The effects of these monumental cuts are already being felt. Some campuses are limiting future enrollments, enlarging the size of classes, reducing class offerings, and freezing searches for new full-time faculty to replace those who are retiring. Others are delaying purchases of supplies and equipment, including new computers for faculty and students, a basic necessity in today’s technologically-driven world.
More damage looming
These draconian cuts would also cause even more damage down the road.
Without additional funding, SUNY campuses will be unable to retain the faculty needed to teach advanced courses — the courses students need to graduate on time.
That means working families who send their children to a public university or college within SUNY face the very real prospect of having their sons and daughters take more than four years to graduate.
Already strapped to pay rising energy and food bills, families will be forced to pay thousands of dollars more for a degree that takes five or more years to complete, or they may end up unable to pay the increased costs, and their children may not get the chance to graduate.
SUNY’s core mission is to ensure that degree programs of quality are available to every qualified student. Achieving that mission will not be possible in light of these latest reductions coupled with the soaring demand for admission.
To ease the financial pressure, SUNY’s board of trustees wants to allow its campuses to sell or lease its property without legislative oversight. That’s a bad idea. First, this so-called “flexibility” would involve the sale or lease of property that students need, such as classroom space. Additionally, the property belongs to the state and its taxpayers, not to individual campuses.

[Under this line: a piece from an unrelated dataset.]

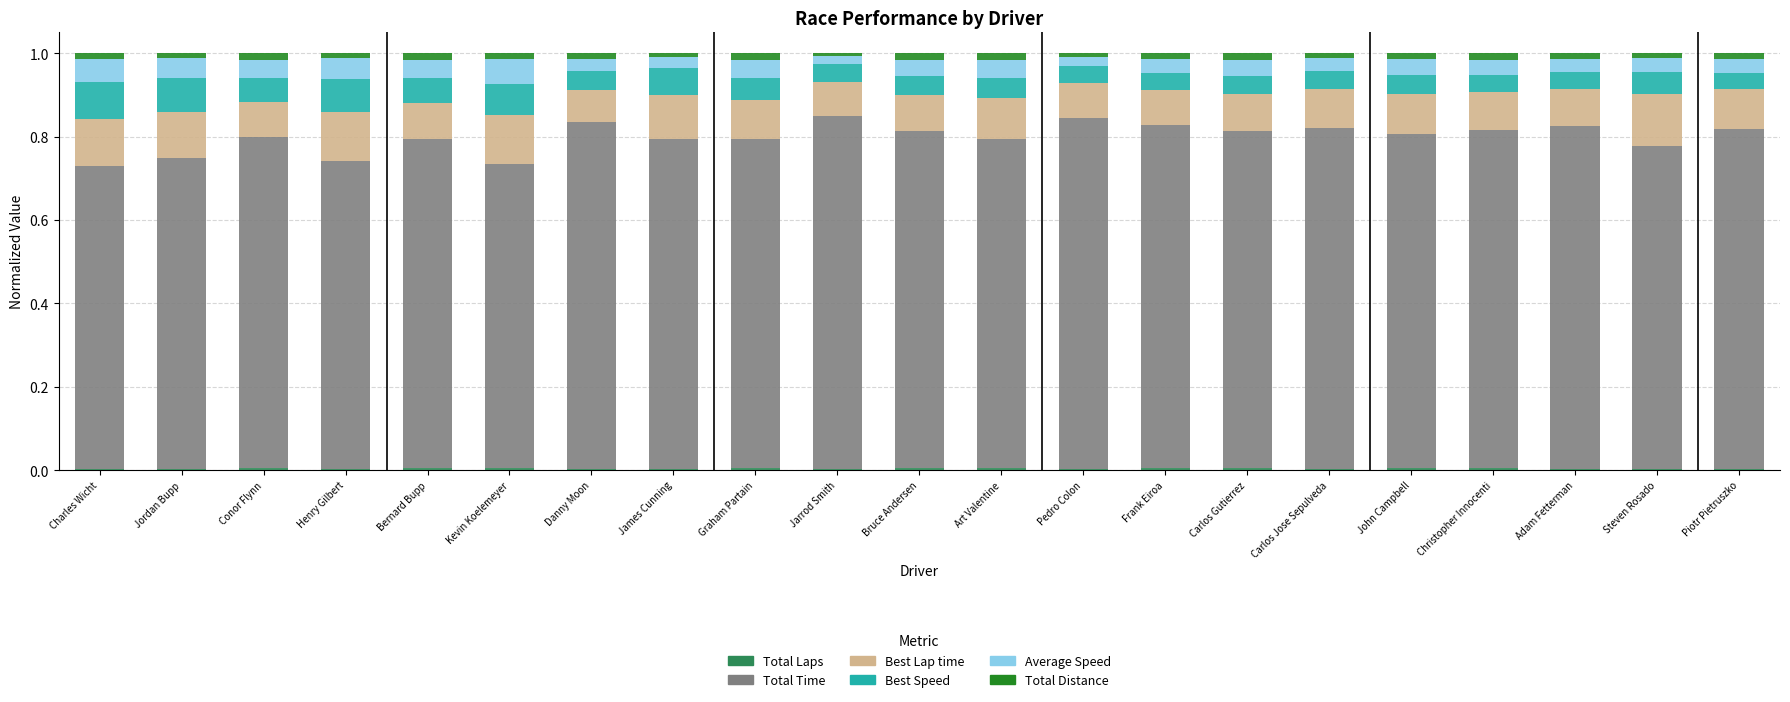

What is the sum of all Total Laps values?

0.1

This idea amounts to another form of deregulation, and we’ve all seen what effect the deregulation of our financial markets has had on our economy.

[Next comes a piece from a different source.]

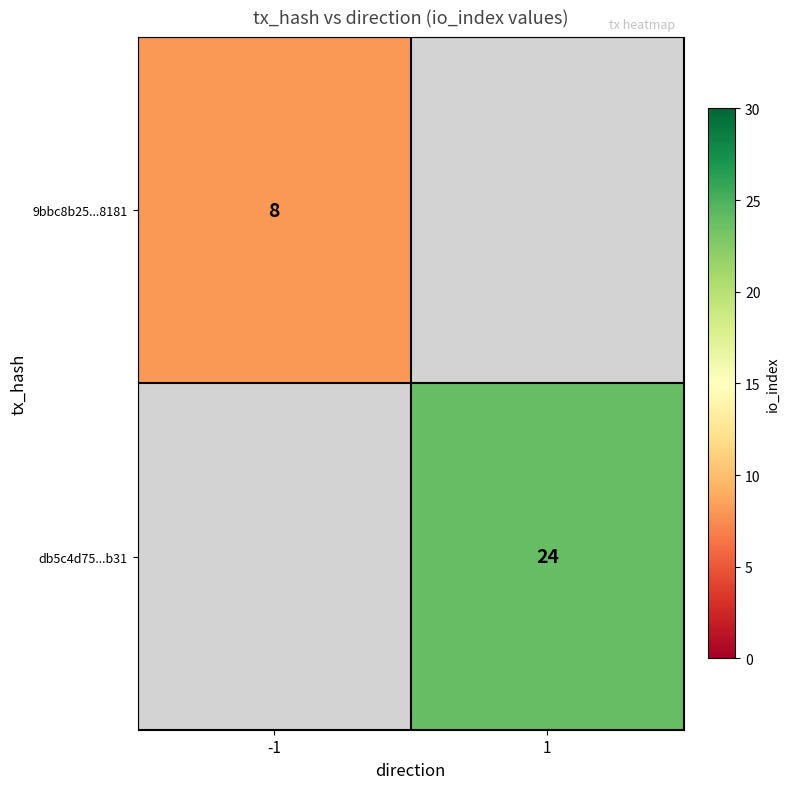

The value of db5c4d75...b31 at 1 is 24. True or false?

True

SUNY is a major engine that drives the state’s economy. It’s responsible for educating the next generation of New York’s work force with the skills needed to retain and attract employers. Eighty percent of the students who graduate from SUNY remain in New York to live and work. If those students are forced to study elsewhere, New York will suffer a brain drain that will hamper its efforts to bolster the economy.
The state’s elected leaders need to rethink these cuts to SUNY and approach state support to the university as an investment in the future economic health of the state rather than as a drain on the state’s finances.
The state ought to build its way out of this crisis instead of cutting its way out. Restoring state support to the levels in the original 2008-09 budget is a good start.
Clearly, SUNY is the solution for what ails the state’s economy.
We call upon concerned New Yorkers, parents, students and business owners to join UUP in asking the governor to reverse these cuts. You can do so easily by going to our Web site at www.uupinfo.org and sending a fax to the governor.
New York needs a strong public university system now, more than ever.
Phillip H. Smith is president of United University Professions, the union representing 35,000 faculty and professional staff at SUNY’s 29 state-operated campuses.